* [HOW TO COMPLETE THIS TASK]: Show each line in the entries below that includes the word "chart".

Extracted data entries:
Content starts

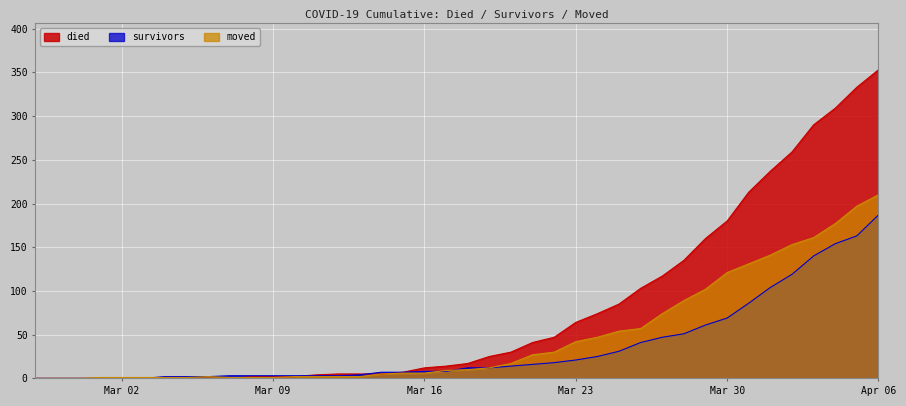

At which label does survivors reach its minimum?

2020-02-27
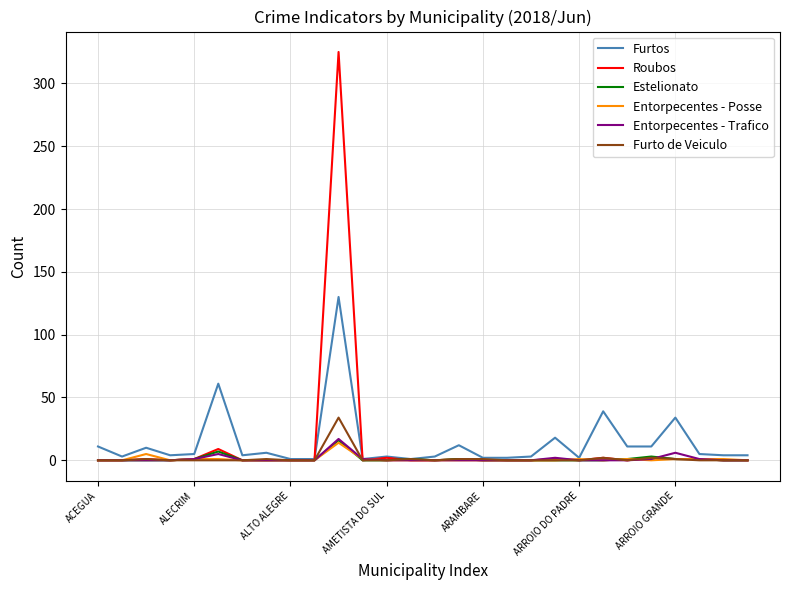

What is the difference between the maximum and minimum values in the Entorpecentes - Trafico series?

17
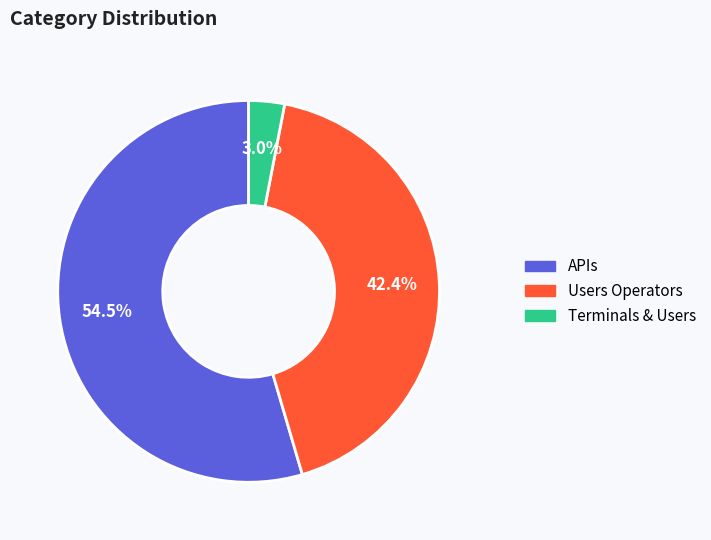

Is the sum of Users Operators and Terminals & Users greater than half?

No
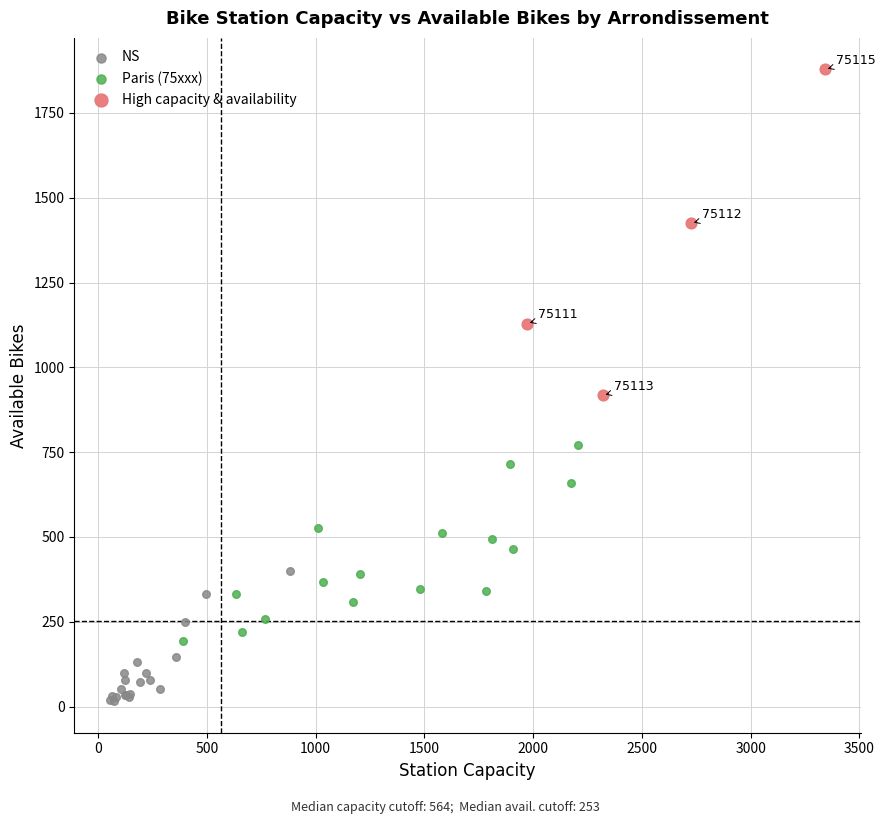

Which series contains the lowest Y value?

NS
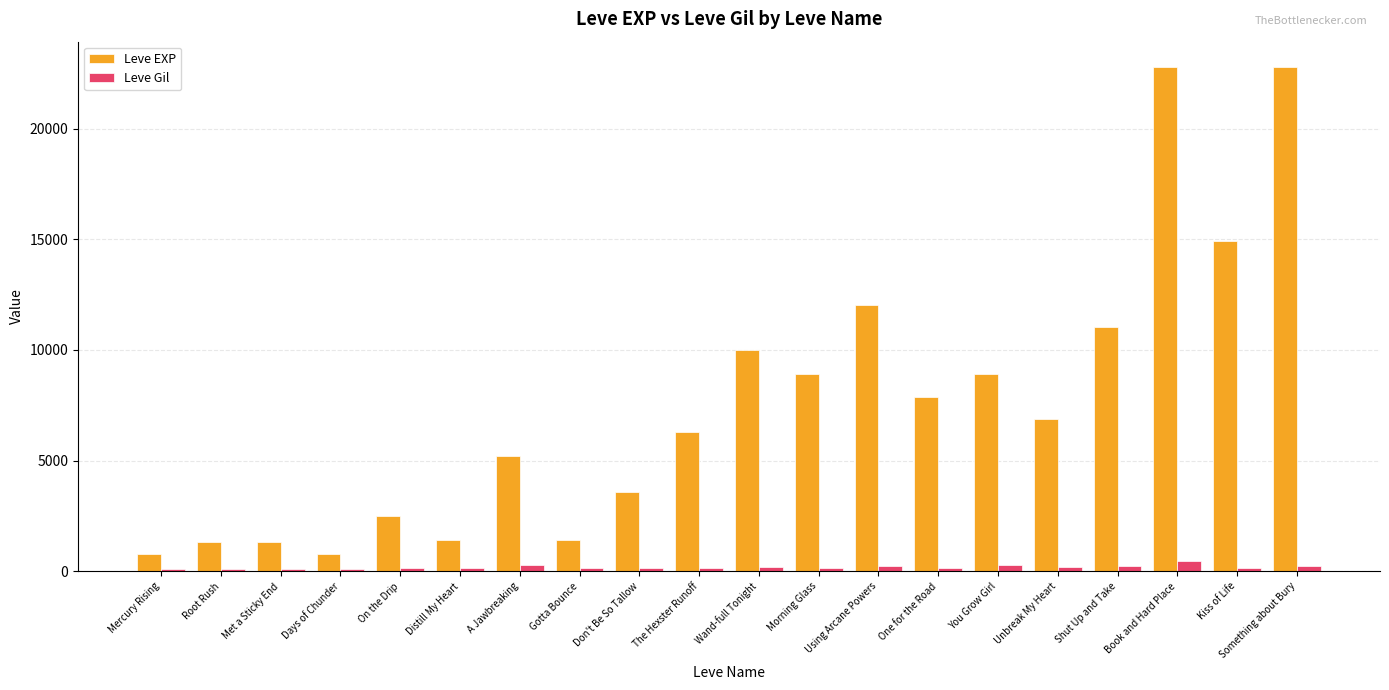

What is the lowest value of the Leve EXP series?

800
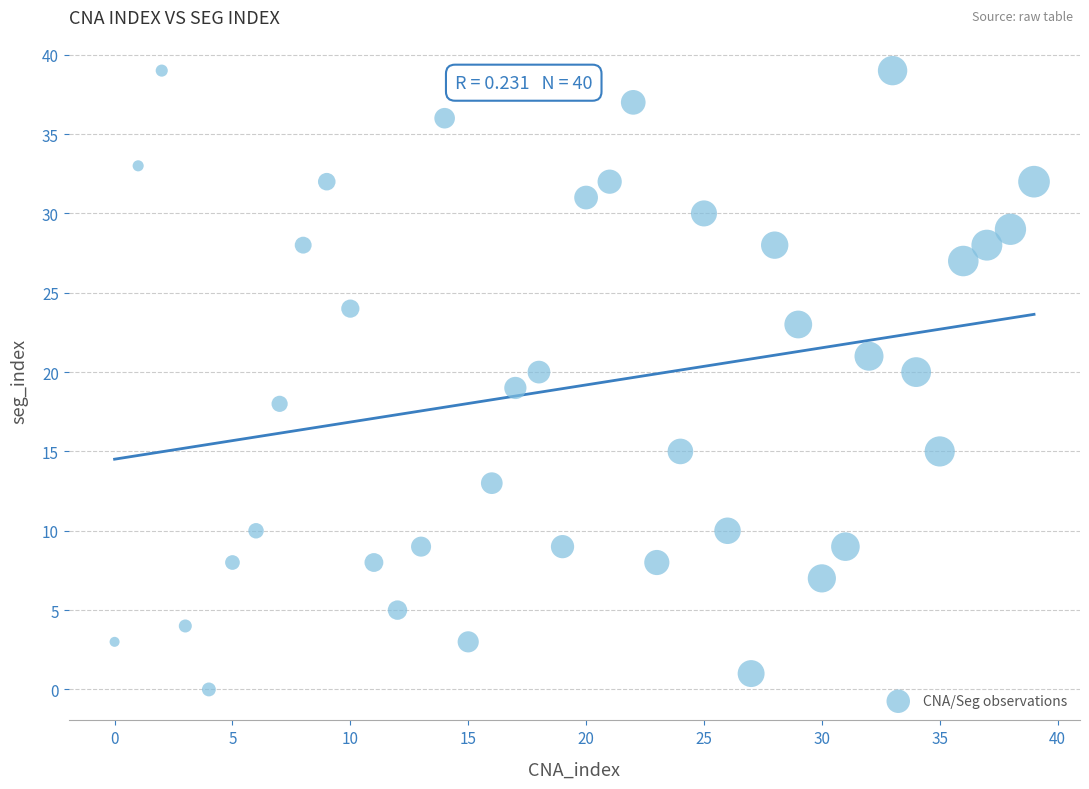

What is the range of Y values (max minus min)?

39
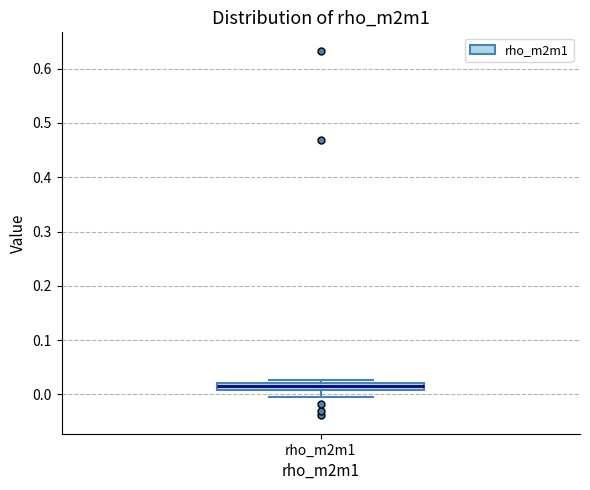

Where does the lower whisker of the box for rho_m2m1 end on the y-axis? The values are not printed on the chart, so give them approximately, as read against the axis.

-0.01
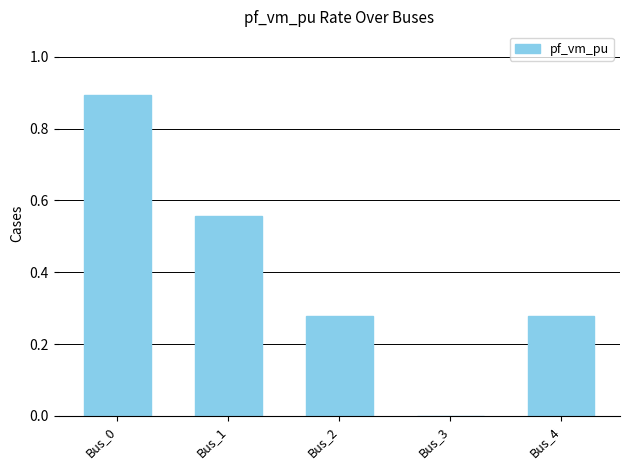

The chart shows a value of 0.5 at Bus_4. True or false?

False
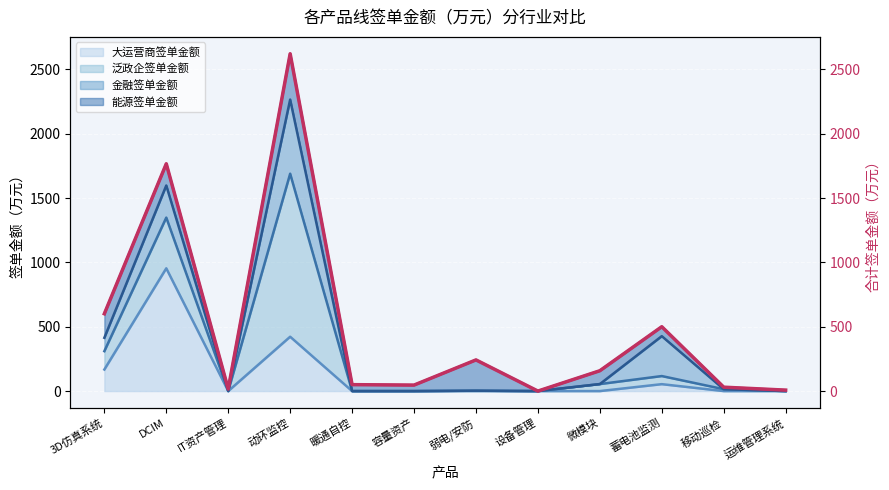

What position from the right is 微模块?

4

Content ends

* [THE COMPLETED TASK]:
Where does the lower whisker of the box for rho_m2m1 end on the y-axis? The values are not printed on the chart, so give them approximately, as read against the axis.
The chart shows a value of 0.5 at Bus_4. True or false?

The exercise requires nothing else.